__Tasks to carry out__.
1 – Copy from the forum post on van Emde Boas trees, word for word, the passage starting with "A vEB-tree to" and going on through "O(log log n).".
2 – Carry on the forum post about van Emde Boas trees from the point where it stops.

Segment Start: Extract provided

From: hbn on
Hi all,

I'm currently working on an implementation of van Emde Boas trees in C,
see http://en.wikipedia.org/wiki/Van_emde_boas_tree for some further
information and a few more links. I have a pretty good grasp on the
structure in general but I have a single question; specifically
regarding the construction of new (sub)trees.

A vEB-tree to hold integers of m bits contains an array of m/2
sub-trees, each capable of holding integers of m/2 bits. My question
regards the initialization of this array. I understand the concept of
lazy initialization - that is not creating the sub-trees before they
are actually required, but what I don't get is how to create a new
(sub)tree in O(1) time. The array holding the sub-trees can't be
initialized with, say NULL pointers, in constant time. And as far as I
can see the whole analysis breaks if it isn't possible to create new
(sub)trees in constant time, which is required if the running time of
"Insert new key" should be O(log log n).

Segment End: Extract provided
Segment Start: Given information

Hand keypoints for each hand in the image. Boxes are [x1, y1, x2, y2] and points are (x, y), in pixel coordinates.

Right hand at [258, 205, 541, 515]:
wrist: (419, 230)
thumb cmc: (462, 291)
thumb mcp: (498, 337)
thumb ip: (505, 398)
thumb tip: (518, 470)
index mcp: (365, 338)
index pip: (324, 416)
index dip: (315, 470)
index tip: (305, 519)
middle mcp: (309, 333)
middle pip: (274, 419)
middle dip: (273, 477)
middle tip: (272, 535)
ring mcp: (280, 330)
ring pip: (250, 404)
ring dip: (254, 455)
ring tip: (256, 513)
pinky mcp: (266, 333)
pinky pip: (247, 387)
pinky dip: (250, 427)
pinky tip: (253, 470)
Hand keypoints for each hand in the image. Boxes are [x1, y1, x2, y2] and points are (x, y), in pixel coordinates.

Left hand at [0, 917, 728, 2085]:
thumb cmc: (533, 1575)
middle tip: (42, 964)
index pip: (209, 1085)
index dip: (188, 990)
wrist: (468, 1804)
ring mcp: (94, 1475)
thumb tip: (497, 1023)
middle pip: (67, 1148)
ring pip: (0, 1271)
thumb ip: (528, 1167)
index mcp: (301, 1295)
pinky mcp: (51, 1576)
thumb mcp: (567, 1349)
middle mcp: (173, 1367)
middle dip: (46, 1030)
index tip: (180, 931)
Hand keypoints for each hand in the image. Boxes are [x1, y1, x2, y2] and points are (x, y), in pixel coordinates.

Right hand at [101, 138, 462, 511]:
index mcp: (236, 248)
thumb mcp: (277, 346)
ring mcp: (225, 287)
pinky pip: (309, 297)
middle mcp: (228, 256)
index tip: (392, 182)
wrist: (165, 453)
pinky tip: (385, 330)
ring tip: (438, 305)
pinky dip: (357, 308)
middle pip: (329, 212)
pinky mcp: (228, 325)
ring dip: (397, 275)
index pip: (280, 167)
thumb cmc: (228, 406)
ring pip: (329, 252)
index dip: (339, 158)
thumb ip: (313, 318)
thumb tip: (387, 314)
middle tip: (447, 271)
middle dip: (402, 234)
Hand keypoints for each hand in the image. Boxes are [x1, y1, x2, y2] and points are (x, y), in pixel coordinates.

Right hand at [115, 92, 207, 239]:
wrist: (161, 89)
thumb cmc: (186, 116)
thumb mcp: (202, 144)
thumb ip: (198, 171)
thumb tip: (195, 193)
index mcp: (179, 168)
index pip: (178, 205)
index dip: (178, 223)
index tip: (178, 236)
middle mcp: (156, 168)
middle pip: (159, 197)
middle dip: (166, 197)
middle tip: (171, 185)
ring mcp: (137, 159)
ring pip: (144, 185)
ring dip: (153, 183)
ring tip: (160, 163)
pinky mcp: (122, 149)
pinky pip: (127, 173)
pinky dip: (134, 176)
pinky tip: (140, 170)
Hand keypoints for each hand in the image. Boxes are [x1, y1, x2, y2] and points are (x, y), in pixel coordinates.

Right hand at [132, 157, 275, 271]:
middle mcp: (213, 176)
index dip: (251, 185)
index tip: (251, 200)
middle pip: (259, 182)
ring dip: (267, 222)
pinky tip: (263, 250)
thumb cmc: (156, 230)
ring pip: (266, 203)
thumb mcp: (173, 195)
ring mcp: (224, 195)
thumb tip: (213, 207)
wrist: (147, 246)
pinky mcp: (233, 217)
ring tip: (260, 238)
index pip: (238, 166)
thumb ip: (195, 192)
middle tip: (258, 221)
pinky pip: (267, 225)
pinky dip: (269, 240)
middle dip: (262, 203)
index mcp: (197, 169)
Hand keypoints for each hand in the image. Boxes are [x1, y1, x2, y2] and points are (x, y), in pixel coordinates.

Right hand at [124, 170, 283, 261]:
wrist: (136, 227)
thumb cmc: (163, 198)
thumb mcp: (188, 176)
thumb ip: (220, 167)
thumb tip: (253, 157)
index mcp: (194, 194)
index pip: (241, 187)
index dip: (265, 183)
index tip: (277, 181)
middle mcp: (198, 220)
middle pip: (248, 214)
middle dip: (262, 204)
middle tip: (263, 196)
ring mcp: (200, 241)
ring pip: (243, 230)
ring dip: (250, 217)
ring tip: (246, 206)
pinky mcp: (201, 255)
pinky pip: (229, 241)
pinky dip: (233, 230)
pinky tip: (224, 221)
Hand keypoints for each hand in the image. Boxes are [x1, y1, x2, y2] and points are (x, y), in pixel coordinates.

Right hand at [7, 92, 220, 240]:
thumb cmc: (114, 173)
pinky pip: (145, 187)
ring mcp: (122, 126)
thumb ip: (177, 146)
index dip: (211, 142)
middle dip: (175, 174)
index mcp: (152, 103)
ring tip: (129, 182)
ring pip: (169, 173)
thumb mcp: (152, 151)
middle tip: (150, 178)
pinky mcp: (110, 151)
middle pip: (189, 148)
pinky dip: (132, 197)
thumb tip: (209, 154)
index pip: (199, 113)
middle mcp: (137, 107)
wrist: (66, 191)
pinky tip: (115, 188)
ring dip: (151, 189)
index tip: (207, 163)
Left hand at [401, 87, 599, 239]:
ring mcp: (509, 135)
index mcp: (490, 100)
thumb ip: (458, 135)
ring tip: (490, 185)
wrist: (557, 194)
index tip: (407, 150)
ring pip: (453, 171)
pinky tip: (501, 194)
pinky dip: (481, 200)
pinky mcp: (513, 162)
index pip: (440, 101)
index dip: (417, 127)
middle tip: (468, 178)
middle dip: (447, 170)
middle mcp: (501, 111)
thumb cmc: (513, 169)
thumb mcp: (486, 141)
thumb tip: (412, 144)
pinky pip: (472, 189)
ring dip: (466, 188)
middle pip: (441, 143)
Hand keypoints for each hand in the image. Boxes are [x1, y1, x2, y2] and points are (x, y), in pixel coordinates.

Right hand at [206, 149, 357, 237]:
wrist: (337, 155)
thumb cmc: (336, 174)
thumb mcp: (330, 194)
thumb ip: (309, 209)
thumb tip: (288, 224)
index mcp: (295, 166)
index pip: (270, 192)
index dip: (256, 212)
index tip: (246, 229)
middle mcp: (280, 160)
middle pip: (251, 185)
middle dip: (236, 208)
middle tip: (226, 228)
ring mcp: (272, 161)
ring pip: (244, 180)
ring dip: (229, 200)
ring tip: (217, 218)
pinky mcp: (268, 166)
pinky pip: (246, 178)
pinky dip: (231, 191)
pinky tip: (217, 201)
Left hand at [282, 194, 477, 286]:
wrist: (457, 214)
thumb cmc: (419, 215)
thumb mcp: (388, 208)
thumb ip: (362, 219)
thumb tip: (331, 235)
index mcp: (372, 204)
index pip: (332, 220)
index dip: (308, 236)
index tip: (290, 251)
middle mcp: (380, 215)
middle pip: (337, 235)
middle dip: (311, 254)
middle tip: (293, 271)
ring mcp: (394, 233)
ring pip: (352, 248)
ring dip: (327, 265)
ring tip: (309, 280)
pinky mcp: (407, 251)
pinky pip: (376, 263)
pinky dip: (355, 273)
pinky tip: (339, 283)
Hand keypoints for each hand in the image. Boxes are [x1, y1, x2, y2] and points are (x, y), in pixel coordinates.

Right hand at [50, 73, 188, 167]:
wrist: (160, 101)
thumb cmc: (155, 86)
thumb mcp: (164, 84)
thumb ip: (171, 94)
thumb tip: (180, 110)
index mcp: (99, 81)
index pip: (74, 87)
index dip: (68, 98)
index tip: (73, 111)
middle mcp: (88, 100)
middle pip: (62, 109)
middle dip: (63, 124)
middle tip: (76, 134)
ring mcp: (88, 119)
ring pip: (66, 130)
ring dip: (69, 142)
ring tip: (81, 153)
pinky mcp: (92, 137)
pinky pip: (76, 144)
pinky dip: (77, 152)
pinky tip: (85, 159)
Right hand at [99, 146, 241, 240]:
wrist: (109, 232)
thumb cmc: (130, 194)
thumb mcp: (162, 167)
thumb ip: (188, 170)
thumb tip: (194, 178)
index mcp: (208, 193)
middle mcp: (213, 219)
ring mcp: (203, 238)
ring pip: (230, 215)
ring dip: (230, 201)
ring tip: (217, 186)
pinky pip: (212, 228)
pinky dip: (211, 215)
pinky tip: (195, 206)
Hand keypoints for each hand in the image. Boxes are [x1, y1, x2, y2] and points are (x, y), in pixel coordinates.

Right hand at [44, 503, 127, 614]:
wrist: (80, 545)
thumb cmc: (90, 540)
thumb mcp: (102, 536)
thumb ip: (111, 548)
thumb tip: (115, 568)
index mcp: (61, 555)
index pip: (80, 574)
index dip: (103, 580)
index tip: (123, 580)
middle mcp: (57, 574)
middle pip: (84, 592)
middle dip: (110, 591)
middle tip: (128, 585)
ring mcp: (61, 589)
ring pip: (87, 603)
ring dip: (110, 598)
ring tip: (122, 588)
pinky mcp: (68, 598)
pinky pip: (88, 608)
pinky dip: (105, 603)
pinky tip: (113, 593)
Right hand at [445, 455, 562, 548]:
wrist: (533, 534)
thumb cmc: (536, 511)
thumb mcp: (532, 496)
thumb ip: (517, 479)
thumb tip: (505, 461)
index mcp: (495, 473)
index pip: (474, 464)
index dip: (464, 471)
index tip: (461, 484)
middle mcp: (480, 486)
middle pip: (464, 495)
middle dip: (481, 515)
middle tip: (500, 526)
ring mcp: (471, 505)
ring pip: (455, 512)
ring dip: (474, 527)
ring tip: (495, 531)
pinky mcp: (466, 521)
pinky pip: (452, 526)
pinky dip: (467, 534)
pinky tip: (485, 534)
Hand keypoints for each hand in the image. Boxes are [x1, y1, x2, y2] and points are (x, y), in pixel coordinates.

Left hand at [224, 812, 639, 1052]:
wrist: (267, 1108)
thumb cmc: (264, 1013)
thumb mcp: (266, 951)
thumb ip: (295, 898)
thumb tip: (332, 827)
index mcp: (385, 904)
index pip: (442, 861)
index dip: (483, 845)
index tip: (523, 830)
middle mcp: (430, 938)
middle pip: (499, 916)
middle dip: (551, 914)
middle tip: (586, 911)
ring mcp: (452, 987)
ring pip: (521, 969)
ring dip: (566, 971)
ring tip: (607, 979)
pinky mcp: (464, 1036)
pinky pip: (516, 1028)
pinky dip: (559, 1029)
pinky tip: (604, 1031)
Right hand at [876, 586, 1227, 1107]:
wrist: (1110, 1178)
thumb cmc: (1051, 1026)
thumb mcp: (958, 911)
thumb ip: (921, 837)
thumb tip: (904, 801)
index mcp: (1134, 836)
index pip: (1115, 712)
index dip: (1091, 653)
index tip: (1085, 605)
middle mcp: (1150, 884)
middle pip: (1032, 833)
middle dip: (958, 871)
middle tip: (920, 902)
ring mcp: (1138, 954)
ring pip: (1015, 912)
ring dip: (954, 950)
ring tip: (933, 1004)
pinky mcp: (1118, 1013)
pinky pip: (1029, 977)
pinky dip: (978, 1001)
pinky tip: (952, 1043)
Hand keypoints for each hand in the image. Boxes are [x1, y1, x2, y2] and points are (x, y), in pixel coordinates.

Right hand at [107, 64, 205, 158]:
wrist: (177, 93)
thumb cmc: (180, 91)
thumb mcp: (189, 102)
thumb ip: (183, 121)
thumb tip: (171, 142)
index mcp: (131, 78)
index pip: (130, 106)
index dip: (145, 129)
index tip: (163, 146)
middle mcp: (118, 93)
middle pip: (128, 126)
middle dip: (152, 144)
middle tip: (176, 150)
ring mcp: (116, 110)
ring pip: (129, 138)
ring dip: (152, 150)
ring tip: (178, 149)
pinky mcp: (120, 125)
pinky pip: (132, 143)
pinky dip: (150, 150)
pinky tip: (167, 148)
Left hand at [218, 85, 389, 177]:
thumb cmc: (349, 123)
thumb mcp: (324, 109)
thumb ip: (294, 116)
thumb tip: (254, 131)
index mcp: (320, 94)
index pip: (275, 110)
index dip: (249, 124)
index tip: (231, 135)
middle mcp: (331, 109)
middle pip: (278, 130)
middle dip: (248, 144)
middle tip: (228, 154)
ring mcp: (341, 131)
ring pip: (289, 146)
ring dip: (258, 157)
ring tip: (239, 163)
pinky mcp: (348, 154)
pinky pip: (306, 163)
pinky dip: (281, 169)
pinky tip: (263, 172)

Segment End: Given information

__Outputs for the tasks__.
1 –
A vEB-tree to hold integers of m bits contains an array of m/2
sub-trees, each capable of holding integers of m/2 bits. My question
regards the initialization of this array. I understand the concept of
lazy initialization - that is not creating the sub-trees before they
are actually required, but what I don't get is how to create a new
(sub)tree in O(1) time. The array holding the sub-trees can't be
initialized with, say NULL pointers, in constant time. And as far as I
can see the whole analysis breaks if it isn't possible to create new
(sub)trees in constant time, which is required if the running time of
"Insert new key" should be O(log log n).

2 –
When inserting new keys it's necessary to know which subtrees have
already been created, this can't be determined by looking at the array
alone if we don't initialize each element in the array with some know
value - and if we initialize the array explicitly (even via calloc or
some such) we break the desired running time.

A way to solve the above problem is to create a perfect hash-table with
the indices of the array where subtrees has been created, but none of
the articles I've read seems to say that this is a requirement. What am
I missing here?

Any opinions, pointers, advice greatly appreciated.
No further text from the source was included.